The organisations or institutions most able to fund and promote creative solutions have the resources but it is unusual for them to embrace novel ideas. Perhaps because they are accountable to stakeholders, risk averse and have rigid governance structures enforced by people with no stake in the outcome, rewarded instead for enforcing process. Decisions taken by such organisations are vulnerable to influence. Here are ten ways competitors stem funding for novel ideas:
1. Nominate: Get nominated as a grant reviewer on a funding committee on the basis of ‘expertise’ in their field.
2. Spook: Express concern that the applicants don’t seem to be aware of other funded projects on the same topic. Committees are easily spooked by the idea that applicants might be generating ideas that compete with something that has already been funded. The details don’t matter as long as whatever the committee ‘expert’ cites sounds like it might be relevant.
3. Foster doubt: Express concern that in their ‘expert’ opinion the project won’t succeed especially if the applicant could be accused of being unfamiliar with the context in which they intend to operate. Committees will be relying on their member’s special ‘expertise’ and are unlikely to disagree.
4. Cast aspersions: Note that the applicants don’t have the relevant expertise. It needs some imagination but always possible. No one is accomplished in every facet.
5. Magnify: Make much of reports that the pilot studies were inconclusive and by corollary risky. Novel ideas usually are. If the pilot studies showed promising results they make the remark that further research of this untested, risky idea is therefore probably unnecessary.
6. Argue: Present arguments why the budget requested is too high- in the current economic climate there is always room for economy. If the grant is approved having the budget slashed should slow competitors down.
7. Impugn: Comment that the chief investigator doesn’t have a strong enough track record to deliver on this project. Innovators doing something new are unlikely to have done anything exactly like this before. It spooks committees who might worry about any possibility that the money will be wasted. Sexism and racism, when it is subtle makes this easier.
8. Choose: Find another project on the list, led by someone who isn’t a threat, that is ‘so much better’ and of course less risky and would make a ‘big’ difference in practice. Committees would be happy to hear that the subject expert thinks they’d be funding something that would be so much more likely to meet a need.

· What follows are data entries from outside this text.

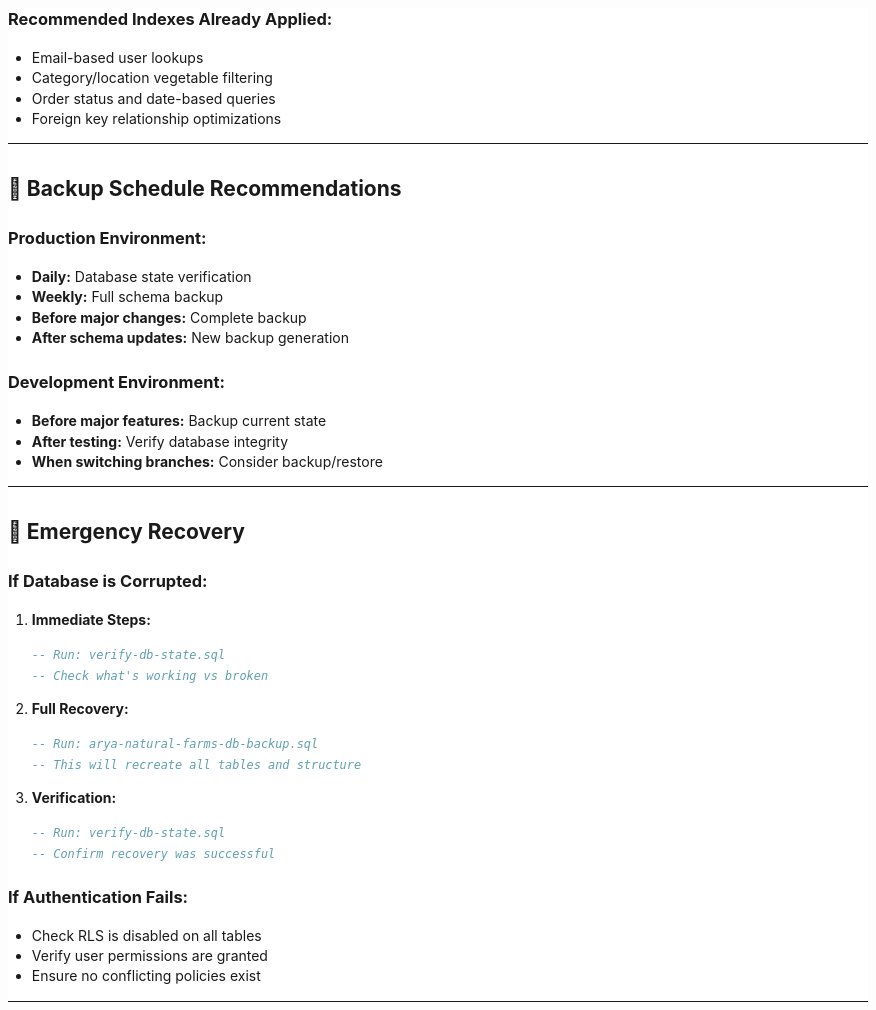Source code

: ### **Recommended Indexes Already Applied:**

- Email-based user lookups
- Category/location vegetable filtering
- Order status and date-based queries
- Foreign key relationship optimizations

---

## 🔄 Backup Schedule Recommendations

### **Production Environment:**

- **Daily:** Database state verification
- **Weekly:** Full schema backup
- **Before major changes:** Complete backup
- **After schema updates:** New backup generation

### **Development Environment:**

- **Before major features:** Backup current state
- **After testing:** Verify database integrity
- **When switching branches:** Consider backup/restore

---

## 🚨 Emergency Recovery

### **If Database is Corrupted:**

1. **Immediate Steps:**

   ```sql
   -- Run: verify-db-state.sql
   -- Check what's working vs broken
   ```

2. **Full Recovery:**

   ```sql
   -- Run: arya-natural-farms-db-backup.sql
   -- This will recreate all tables and structure
   ```

3. **Verification:**
   ```sql
   -- Run: verify-db-state.sql
   -- Confirm recovery was successful
   ```

### **If Authentication Fails:**

- Check RLS is disabled on all tables
- Verify user permissions are granted
- Ensure no conflicting policies exist

---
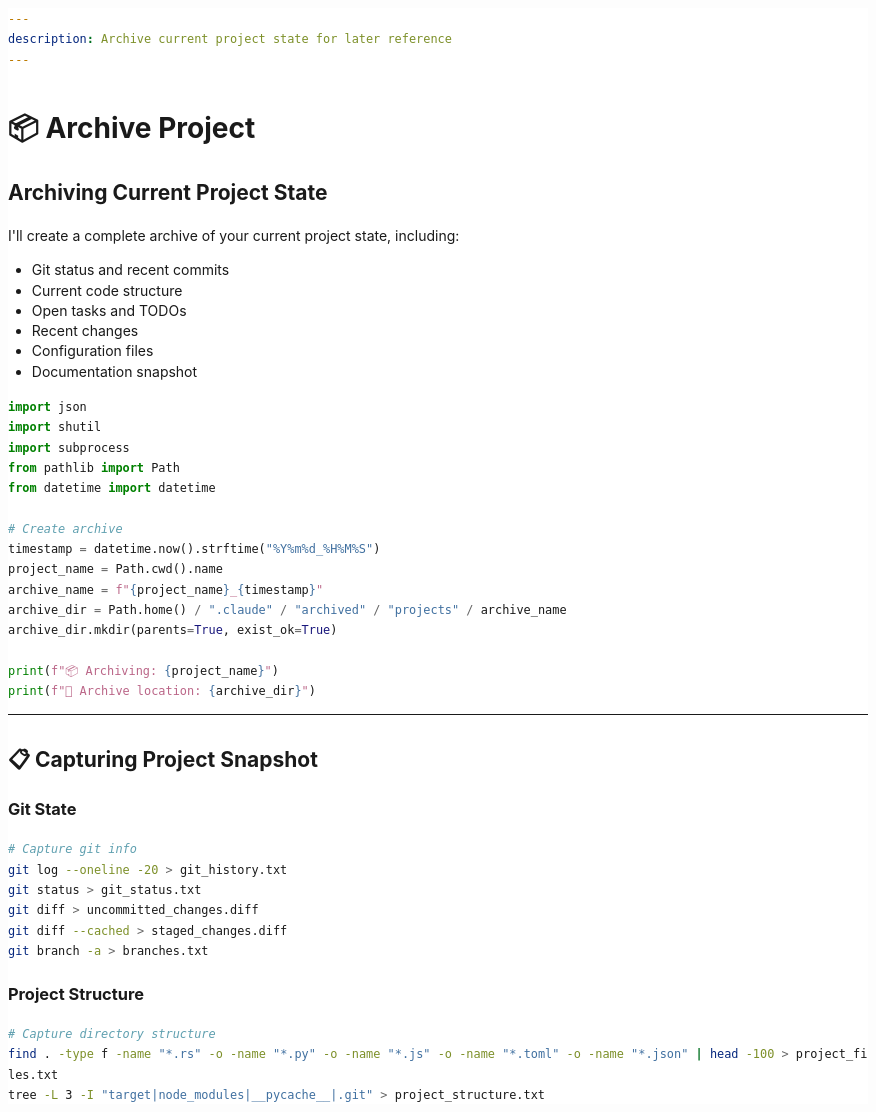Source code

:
 ```yaml
---
description: Archive current project state for later reference
---
```


# 📦 Archive Project

## Archiving Current Project State

I'll create a complete archive of your current project state, including:
- Git status and recent commits
- Current code structure
- Open tasks and TODOs
- Recent changes
- Configuration files
- Documentation snapshot

```python
import json
import shutil
import subprocess
from pathlib import Path
from datetime import datetime

# Create archive
timestamp = datetime.now().strftime("%Y%m%d_%H%M%S")
project_name = Path.cwd().name
archive_name = f"{project_name}_{timestamp}"
archive_dir = Path.home() / ".claude" / "archived" / "projects" / archive_name
archive_dir.mkdir(parents=True, exist_ok=True)

print(f"📦 Archiving: {project_name}")
print(f"📁 Archive location: {archive_dir}")
```

---

## 📋 Capturing Project Snapshot

### Git State
```bash
# Capture git info
git log --oneline -20 > git_history.txt
git status > git_status.txt
git diff > uncommitted_changes.diff
git diff --cached > staged_changes.diff
git branch -a > branches.txt
```

### Project Structure
```bash
# Capture directory structure
find . -type f -name "*.rs" -o -name "*.py" -o -name "*.js" -o -name "*.toml" -o -name "*.json" | head -100 > project_files.txt
tree -L 3 -I "target|node_modules|__pycache__|.git" > project_structure.txt
```
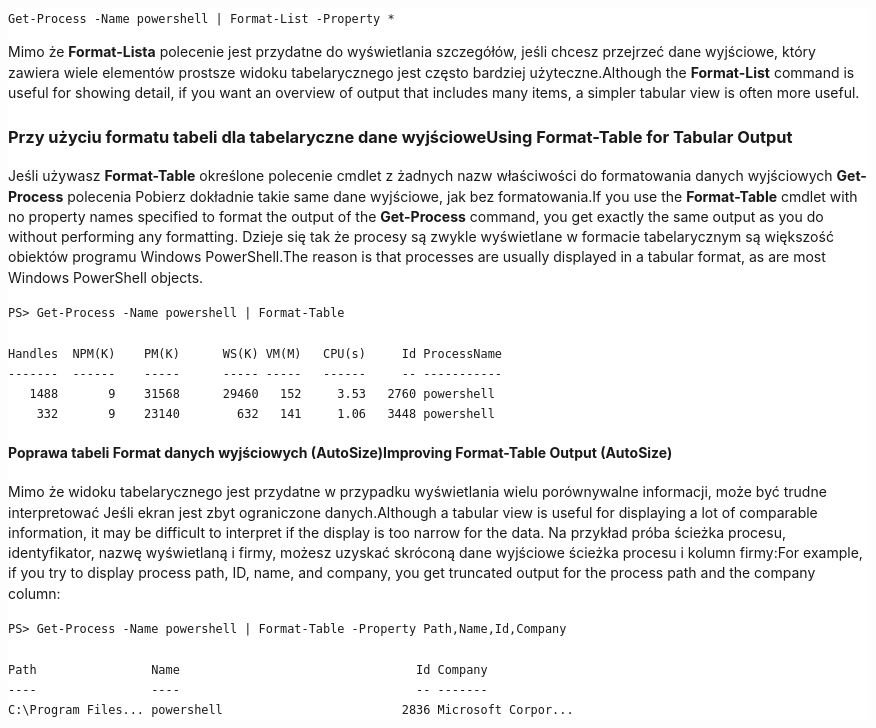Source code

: 
```
Get-Process -Name powershell | Format-List -Property *
```

<span data-ttu-id="0f873-131">Mimo że **Format-Lista** polecenie jest przydatne do wyświetlania szczegółów, jeśli chcesz przejrzeć dane wyjściowe, który zawiera wiele elementów prostsze widoku tabelarycznego jest często bardziej użyteczne.</span><span class="sxs-lookup"><span data-stu-id="0f873-131">Although the **Format-List** command is useful for showing detail, if you want an overview of output that includes many items, a simpler tabular view is often more useful.</span></span>

### <a name="using-format-table-for-tabular-output"></a><span data-ttu-id="0f873-132">Przy użyciu formatu tabeli dla tabelaryczne dane wyjściowe</span><span class="sxs-lookup"><span data-stu-id="0f873-132">Using Format-Table for Tabular Output</span></span>
<span data-ttu-id="0f873-133">Jeśli używasz **Format-Table** określone polecenie cmdlet z żadnych nazw właściwości do formatowania danych wyjściowych **Get-Process** polecenia Pobierz dokładnie takie same dane wyjściowe, jak bez formatowania.</span><span class="sxs-lookup"><span data-stu-id="0f873-133">If you use the **Format-Table** cmdlet with no property names specified to format the output of the **Get-Process** command, you get exactly the same output as you do without performing any formatting.</span></span> <span data-ttu-id="0f873-134">Dzieje się tak że procesy są zwykle wyświetlane w formacie tabelarycznym są większość obiektów programu Windows PowerShell.</span><span class="sxs-lookup"><span data-stu-id="0f873-134">The reason is that processes are usually displayed in a tabular format, as are most Windows PowerShell objects.</span></span>

```
PS> Get-Process -Name powershell | Format-Table

Handles  NPM(K)    PM(K)      WS(K) VM(M)   CPU(s)     Id ProcessName
-------  ------    -----      ----- -----   ------     -- -----------
   1488       9    31568      29460   152     3.53   2760 powershell
    332       9    23140        632   141     1.06   3448 powershell
```

#### <a name="improving-format-table-output-autosize"></a><span data-ttu-id="0f873-135">Poprawa tabeli Format danych wyjściowych (AutoSize)</span><span class="sxs-lookup"><span data-stu-id="0f873-135">Improving Format-Table Output (AutoSize)</span></span>
<span data-ttu-id="0f873-136">Mimo że widoku tabelarycznego jest przydatne w przypadku wyświetlania wielu porównywalne informacji, może być trudne interpretować Jeśli ekran jest zbyt ograniczone danych.</span><span class="sxs-lookup"><span data-stu-id="0f873-136">Although a tabular view is useful for displaying a lot of comparable information, it may be difficult to interpret if the display is too narrow for the data.</span></span> <span data-ttu-id="0f873-137">Na przykład próba ścieżka procesu, identyfikator, nazwę wyświetlaną i firmy, możesz uzyskać skróconą dane wyjściowe ścieżka procesu i kolumn firmy:</span><span class="sxs-lookup"><span data-stu-id="0f873-137">For example, if you try to display process path, ID, name, and company, you get truncated output for the process path and the company column:</span></span>

```
PS> Get-Process -Name powershell | Format-Table -Property Path,Name,Id,Company

Path                Name                                 Id Company
----                ----                                 -- -------
C:\Program Files... powershell                         2836 Microsoft Corpor...
```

9. Gossip: Express concern that even though they don’t ‘know’ the applicants personally, they’ve heard rumours that the applicants don’t produce good work. The doubts should generate enough anxiety to make some reviewers rethink their enthusiasm for a project.
10. Ambush: If such attempts at heading off the applicants at the pass fails and the committee funds the project- there’s always a chance for a competitor to stop them publishing their results later on. There’s lots of scope to recommend rejection of any paper- inadequate literature reviews, debated methodology, concerns about sample size, participant attrition, conflicting ideas about analysis of the data, failure to acknowledge the limitations of the methods. If all else fails someone can always find typographical and formatting errors that cast doubt on the whole manuscript- after all there is ‘lots of competition for space’ and the best journals receive ‘so many more papers than they can publish’.
On the other side of the fence if you are a determined innovator there is an opportunity buried here. On whom does your future depend if not on yourself? How do you innovate in a world that is viewed by some as being so small that if you have even a little then they don’t have enough? How are you being so resourceful that this doesn’t matter? A lean medicine approach is not about big projects nor reliant on big grants. Lean medicine is fuelled by the imagination and resourcefulness of champions.